At the heart of this recalibration of both parties is immigration; the country is demanding common sense immigration reform that entails both genuine policy discussions and compromise. One can be sure there will be finger pointing from party leaders as the fiscal cliff negotiations evinced. Latinos, however, have a sharp warning to both parties: Do not play politics with immigration.
Republicans will suffer the sharpest backlash if they allow their antiquated talking points, like “secure the border first”, which is only marginally more tolerable than “self deportation,” to dominate the discussion. Republicans remain concerned that President Obama will receive the credit for any immigration reform; but the party should be more concerned of the high cost of not acting at all.
Scores of reports have outlined the decrease of illegal crossings and crime at historic lows across border states. Republicans can still win if they begin with a practical and humane immigration proposal; or at this point just level the playing field. An era of anti-immigrant, anti-Latino rhetoric and figures like Arizona Governor Jan Brewer, Maricopa County Sheriff Joe Arpaio and Kansas Secretary of State Kris Kobach is coming to an end.
Across the aisle, Democrats have greatly benefited politically from the extreme wing of Republican Party: with far-right Republicans like Mitt Romney, Rep. Steve King (R-Iowa), Rep. Lamar Smith (R-Texas), Sen. David Vitter (R-La.), amongst others, the anti-immigrant rhetoric made it easy for Democrats to devise crafty campaign messaging. At this same time, Republican leadership bowed to the Tea Party nearly every time in the primaries. This cost them Senate and House seats in key states.
But the campaign season is over. Democrats must not turn the public immigration debate we will soon have into a political weapon. Immigration was and continues to be a powerful issue that many Americans, especially Latino and Asian communities, consider important and personal. They are demanding the same intensity from President Obama as he makes the case across the country as he did with the fiscal cliff and health care.
While it is a positive sign that Republican leadership is once again ready to take the drivers seat, the country should remain skeptical. Republicans like Sen. Marco Rubio (R-Fla.) and others in the GOP are approaching the issue with mixed intentions. Politics is everywhere and fair game, but 2016 Republican ambitions must be secondary to modernizing the nation’s immigration system that meets a 21st century economy.
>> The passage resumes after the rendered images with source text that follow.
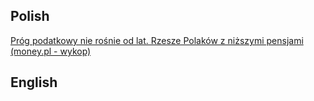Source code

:## Polish  

[Próg podatkowy nie rośnie od lat. Rzesze Polaków z niższymi pensjami (money.pl - wykop)](https://www.wykop.pl/link/5234721/prog-podatkowy-nie-rosnie-od-lat-rzesze-polakow-z-nizszymi-pensjami/)  

## English  
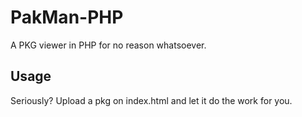 # PakMan-PHP
A PKG viewer in PHP for no reason whatsoever.


## Usage
Seriously? Upload a pkg on index.html and let it do the work for you.
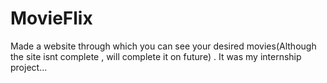# MovieFlix
Made a website through which you can see your desired movies(Although the site isnt complete , will complete it on future) . It was my internship project...
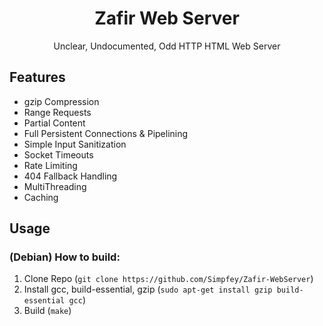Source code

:<h1 align="center"> Zafir Web Server </h1>

<div align="center">
Unclear, Undocumented, Odd HTTP HTML Web Server
</div>

## Features
* gzip Compression
* Range Requests
* Partial Content
* Full Persistent Connections & Pipelining
* Simple Input Sanitization
* Socket Timeouts
* Rate Limiting
* 404 Fallback Handling
* MultiThreading
* Caching

## Usage
### (Debian) How to build:
1. Clone Repo (`git clone https://github.com/Simpfey/Zafir-WebServer`)
2. Install gcc, build-essential, gzip (`sudo apt-get install gzip build-essential gcc`)
3. Build (`make`)
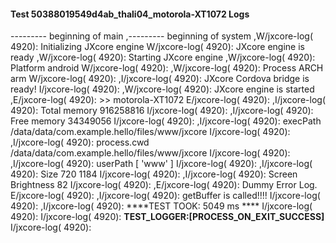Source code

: #### Test 50388019549d4ab_thali04_motorola-XT1072 Logs

--------- beginning of main
,--------- beginning of system
,W/jxcore-log( 4920): Initializing JXcore engine
W/jxcore-log( 4920): JXcore engine is ready
,W/jxcore-log( 4920): Starting JXcore engine
,W/jxcore-log( 4920): Platform android
W/jxcore-log( 4920): 
,W/jxcore-log( 4920): Process ARCH arm
W/jxcore-log( 4920): 
,I/jxcore-log( 4920): JXcore Cordova bridge is ready!
I/jxcore-log( 4920): 
,W/jxcore-log( 4920): JXcore engine is started
,E/jxcore-log( 4920): >> motorola-XT1072
E/jxcore-log( 4920): 
,I/jxcore-log( 4920): Total memory 916258816
I/jxcore-log( 4920): 
,I/jxcore-log( 4920): Free memory 34349056
I/jxcore-log( 4920): 
,I/jxcore-log( 4920): execPath /data/data/com.example.hello/files/www/jxcore
I/jxcore-log( 4920): 
,I/jxcore-log( 4920): process.cwd /data/data/com.example.hello/files/www/jxcore
I/jxcore-log( 4920): 
,I/jxcore-log( 4920): userPath [ 'www' ]
I/jxcore-log( 4920): 
,I/jxcore-log( 4920): Size 720 1184
I/jxcore-log( 4920): 
,I/jxcore-log( 4920): Screen Brightness 82
I/jxcore-log( 4920): 
,E/jxcore-log( 4920): Dummy Error Log.
E/jxcore-log( 4920): 
,I/jxcore-log( 4920): getBuffer is called!!!!
I/jxcore-log( 4920): 
,I/jxcore-log( 4920): ****TEST TOOK:  5049  ms ****
I/jxcore-log( 4920): 
I/jxcore-log( 4920): ****TEST_LOGGER:[PROCESS_ON_EXIT_SUCCESS]****
I/jxcore-log( 4920): 
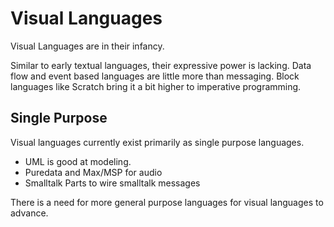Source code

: Visual Languages
======================

Visual Languages are in their infancy.

Similar to early textual languages, their expressive power is lacking.  Data
flow and event based languages are little more than messaging.  Block languages
like Scratch bring it a bit higher to imperative programming.

## Single Purpose

Visual languages currently exist primarily as single purpose languages.  
 * UML is good at modeling.
 * Puredata and Max/MSP for audio
 * Smalltalk Parts to wire smalltalk messages

There is a need for more general purpose languages for visual languages to advance.






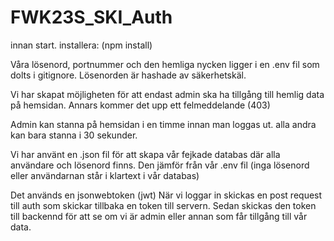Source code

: # FWK23S_SKI_Auth

innan start. installera: (npm install)

Våra lösenord, portnummer och den hemliga nycken ligger i en .env fil som dolts i gitignore. Lösenorden är hashade av säkerhetskäl.

Vi har skapat möjligheten för att endast admin ska ha tillgång till hemlig data på hemsidan. Annars kommer det upp ett felmeddelande (403)

Admin kan stanna på hemsidan i en timme innan man loggas ut.
alla andra kan bara stanna i 30 sekunder. 

Vi har använt en .json fil för att skapa vår fejkade databas där alla användare och lösenord finns. Den jämför från vår .env fil (inga lösenord eller användarnan står i klartext i vår databas)

Det används en jsonwebtoken (jwt) När vi loggar in skickas en post request till auth som skickar tillbaka en token till servern. Sedan skickas den token till backennd för att se om vi är admin eller annan som får tillgång till vår data. 





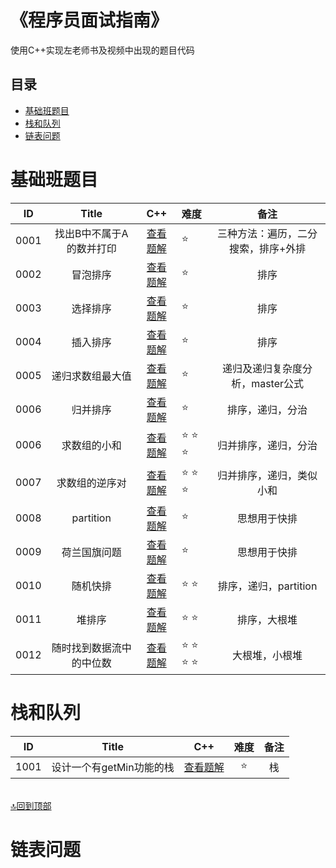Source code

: # 《程序员面试指南》
使用C++实现左老师书及视频中出现的题目代码
## 目录
- [基础班题目](#基础班题目)
- [栈和队列](#栈和队列)
- [链表问题](#链表问题)

# 基础班题目
| ID | Title                                  |           C++             |      难度       |          备注               |
|:--:|:--------------------------------------:|:-------------------------:|:---------------|:---------------------------:|
|0001| 找出B中不属于A的数并打印|[查看题解](https://github.com/ludandandan/Programmer-interview-guide/blob/master/Chapter00_BasicVideo/findBNotBelongToA.md)|:star:|三种方法：遍历，二分搜索，排序+外排|
|0002|冒泡排序|[查看题解](https://github.com/ludandandan/Programmer-interview-guide/blob/master/Chapter00_BasicVideo/BubbleSort.md)|:star:|排序|
|0003|选择排序|[查看题解](https://github.com/ludandandan/Programmer-interview-guide/blob/master/Chapter00_BasicVideo/SelectionSort.md)|:star:|排序|
|0004|插入排序|[查看题解](https://github.com/ludandandan/Programmer-interview-guide/blob/master/Chapter00_BasicVideo/InsertSort.md)|:star:|排序|
|0005|递归求数组最大值|[查看题解](https://github.com/ludandandan/Programmer-interview-guide/blob/master/Chapter00_BasicVideo/Recursive_getMax.md)|:star:|递归及递归复杂度分析，master公式|
|0006|归并排序|[查看题解](https://github.com/ludandandan/Programmer-interview-guide/blob/master/Chapter00_BasicVideo/MergeSort.md)|:star:|排序，递归，分治|
|0006|求数组的小和|[查看题解](https://github.com/ludandandan/Programmer-interview-guide/blob/master/Chapter00_BasicVideo/smallSum.md)|:star: :star: :star:|归并排序，递归，分治|
|0007|求数组的逆序对|[查看题解](https://github.com/ludandandan/Programmer-interview-guide/blob/master/Chapter00_BasicVideo/print_ReverseOrderPair.md)|:star: :star: :star:|归并排序，递归，类似小和|
|0008|partition|[查看题解](https://github.com/ludandandan/Programmer-interview-guide/blob/master/Chapter00_BasicVideo/partition.md)|:star:|思想用于快排|
|0009|荷兰国旗问题|[查看题解](https://github.com/ludandandan/Programmer-interview-guide/blob/master/Chapter00_BasicVideo/NetherlandsFlag.md)|:star:|思想用于快排|
|0010|随机快排|[查看题解](https://github.com/ludandandan/Programmer-interview-guide/blob/master/Chapter00_BasicVideo/QuickSort.md)|:star: :star:|排序，递归，partition|
|0011|堆排序|[查看题解](https://github.com/ludandandan/Programmer-interview-guide/blob/master/Chapter00_BasicVideo/HeapSort.md)|:star: :star:|排序，大根堆|
|0012|随时找到数据流中的中位数|[查看题解](https://github.com/ludandandan/Programmer-interview-guide/blob/master/Chapter00_BasicVideo/MedianHolder.md)|:star: :star: :star: :star:|大根堆，小根堆|
# 栈和队列

| ID | Title                                  |           C++             |      难度       |          备注               |
|:--:|:--------------------------------------:|:-------------------------:|:---------------:|:---------------------------:|
|1001| 设计一个有getMin功能的栈|[查看题解]() |:star:|栈|

<br>[:top:回到顶部](《程序员面试指南》)

# 链表问题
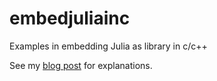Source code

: # embedjuliainc
Examples in embedding Julia as library in c/c++

See my [blog post](https://forem.julialang.org/matthijscox/embedding-julia-libraries-in-c-1n12) for explanations.
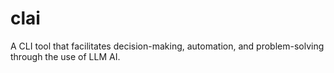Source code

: # clai
A CLI tool that facilitates decision-making, automation, and problem-solving through the use of LLM AI.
There is historic momentum for a comprehensive immigration package. Republicans should not hijack the issue by prematurely presenting piecemeal legislation and focusing on enforcement. At the same time, Democrats must ensure that their time and energy is managed to allowed fluid reform, even if it comes piecemeal. Reforming the visa system to expedite current applications of those waiting in line, the DREAM Act, a practical temporary worker program, and providing an opportunity for the undocumented population to earn path to citizenship should be a starting point.
Ultimately, what will win a very informed Latino electorate will be pro-immigrant reforms like the DREAM Act. The Latino electorate flexed their muscle last election because they wanted to see common sense immigration reform and the DREAM Act seriously debated, introduced, and passed; anything less will have to be accounted for at the 2014 midterm and 2016 general election.
Vargas is executive director of the Dream Action Coalition.